▶ [OBJECTIVES]:
[1] Answer these from the newsgroup post about navigation:
(a) What date is shown on the post?
(b) What customer ID appears in the quoted query?
(c) According to Walt's reply, why is the query good?
[2] Reproduce word for word the part of the newsgroup post about navigation starting at "From: Walt <wamitty_at_verizon.net>" and ending at "want; no navigating.".
[3] Resume the newsgroup post about navigation, picking up right after its final sentence.

▶ [SOURCE EXCERPT]:
Re: Navigation question

From: Walt <wamitty_at_verizon.net>
Date: Tue, 20 Feb 2007 17:57:49 GMT
Message-ID: <xEGCh.1474$aM.1148_at_trndny03>


"Andy Dingley" <dingbat_at_codesmiths.com> wrote in message news:1171990396.924858.28580_at_p10g2000cwp.googlegroups.com...
> On 14 Feb, 19:47, "Marshall" <marshall.spi..._at_gmail.com> wrote:
>
> > select * from orders where date > '2006-01-01' and status =
> > 'fulfilled' and customerid = 1234
> >
> > You say what you want and you get just that. No sifting
> > through stuff you don't want; no navigating.
>
> Why is that good though? Because it avoids navigation, or because it
> avoids round-tripping?
> IMHO it's avoiding the second thhat is the advantage here, not the
> first
>
Neither of the above. It's good because it does not require the inquirer to know about anything other than the data.

▶ [DATASET EXTRACT]:
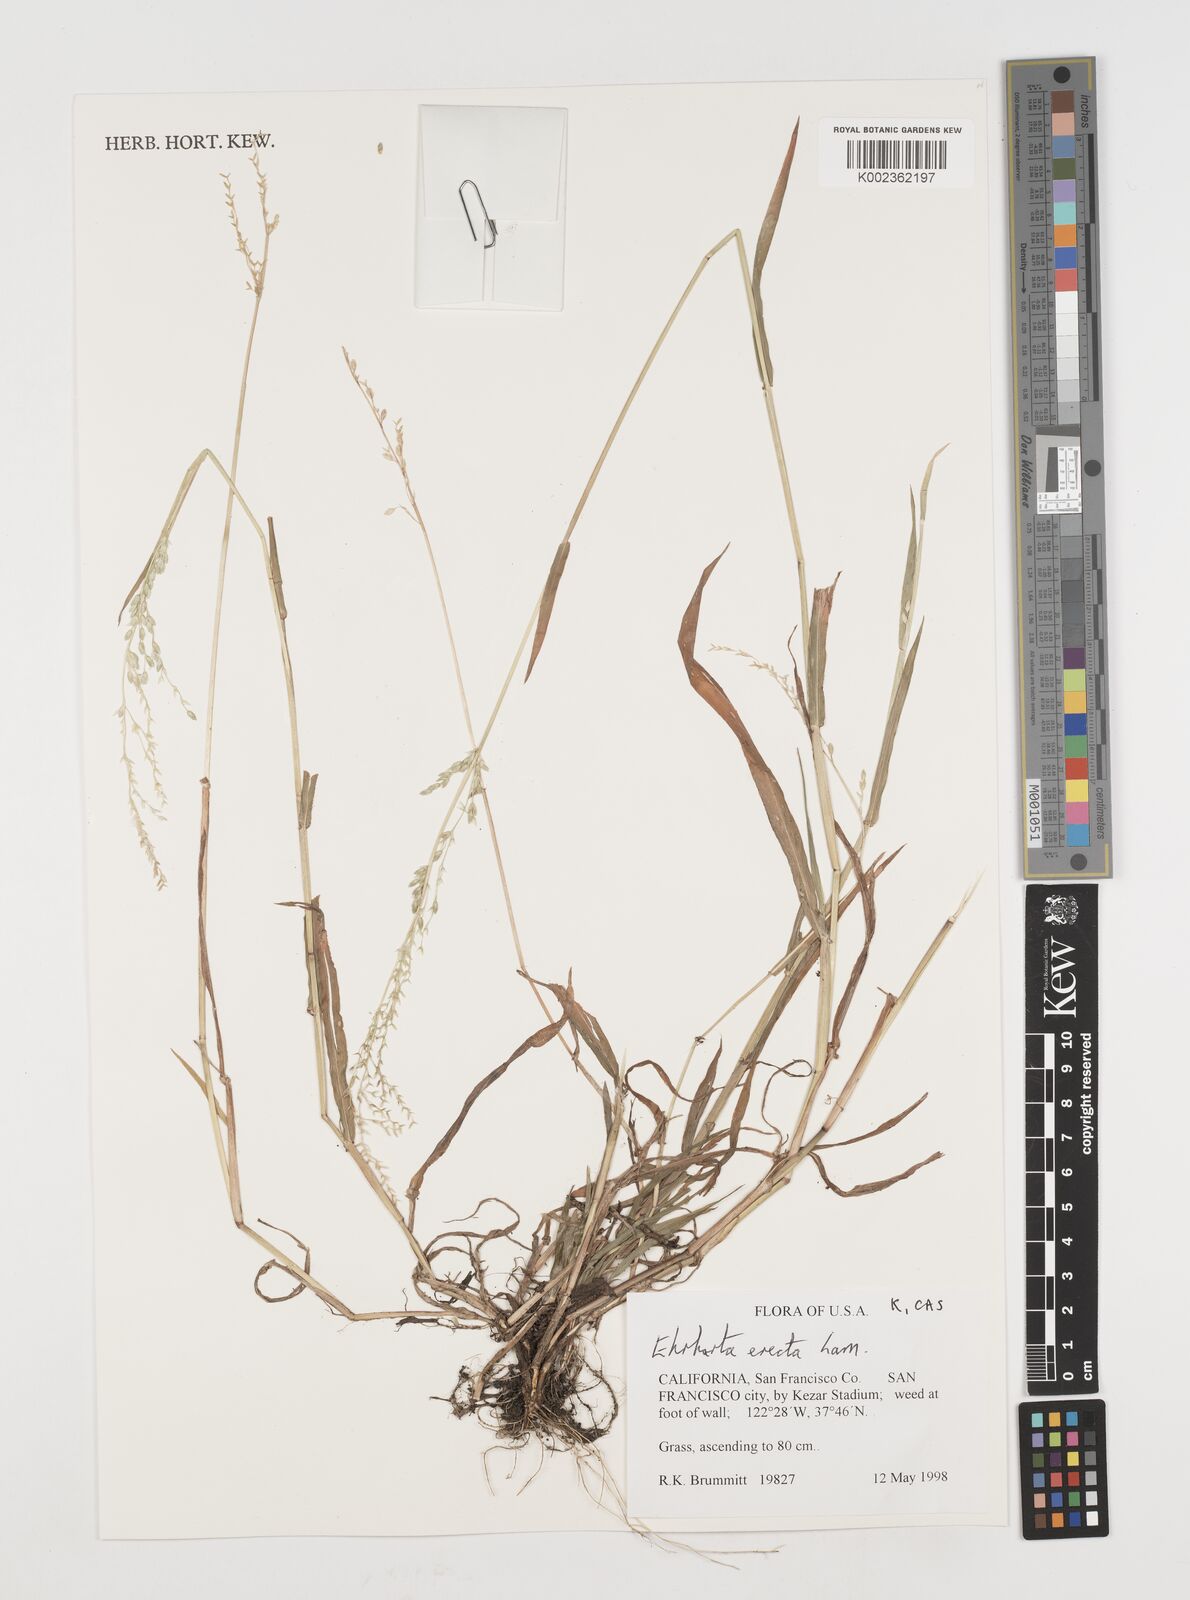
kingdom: Plantae
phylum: Tracheophyta
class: Liliopsida
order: Poales
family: Poaceae
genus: Ehrharta
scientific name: Ehrharta erecta
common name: Panic veldtgrass
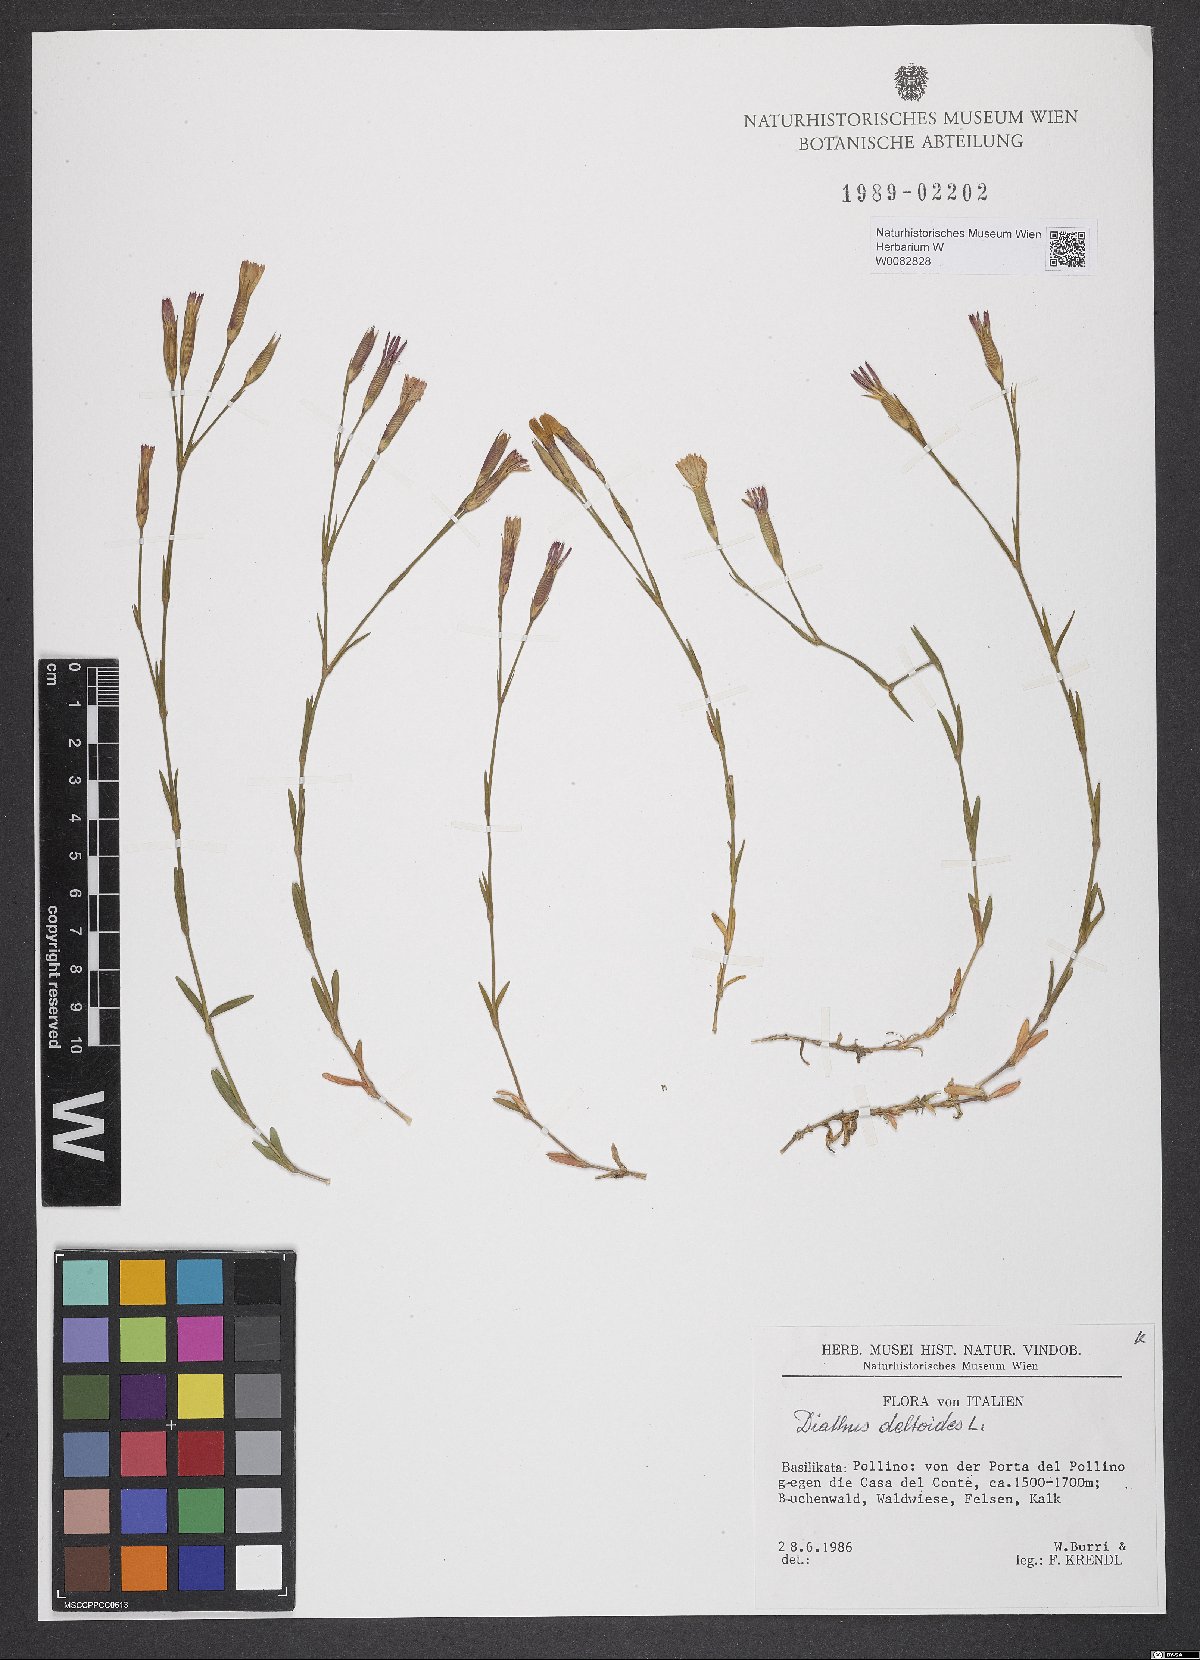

▶ [THE RESULTS]:
[1]
(a) Tuesday, 20 February 2007.
(b) 1234.
(c) It does not require the inquirer to know about anything other than the data.

[2]
From: Walt <wamitty_at_verizon.net>
Date: Tue, 20 Feb 2007 17:57:49 GMT
Message-ID: <xEGCh.1474$aM.1148_at_trndny03>


"Andy Dingley" <dingbat_at_codesmiths.com> wrote in message news:1171990396.924858.28580_at_p10g2000cwp.googlegroups.com...
> On 14 Feb, 19:47, "Marshall" <marshall.spi..._at_gmail.com> wrote:
>
> > select * from orders where date > '2006-01-01' and status =
> > 'fulfilled' and customerid = 1234
> >
> > You say what you want and you get just that. No sifting
> > through stuff you don't want; no navigating.

[3]
"Navigation" as commonly used around here, means following "paths" between the data. If the inquirer has to navigate, the inquirer has to know about the available paths. Not having to know that stuff is an advantage. It's an advantage for several reasons. One of them is, possibly, performance. But this isn't the big reason. The big reason is independence.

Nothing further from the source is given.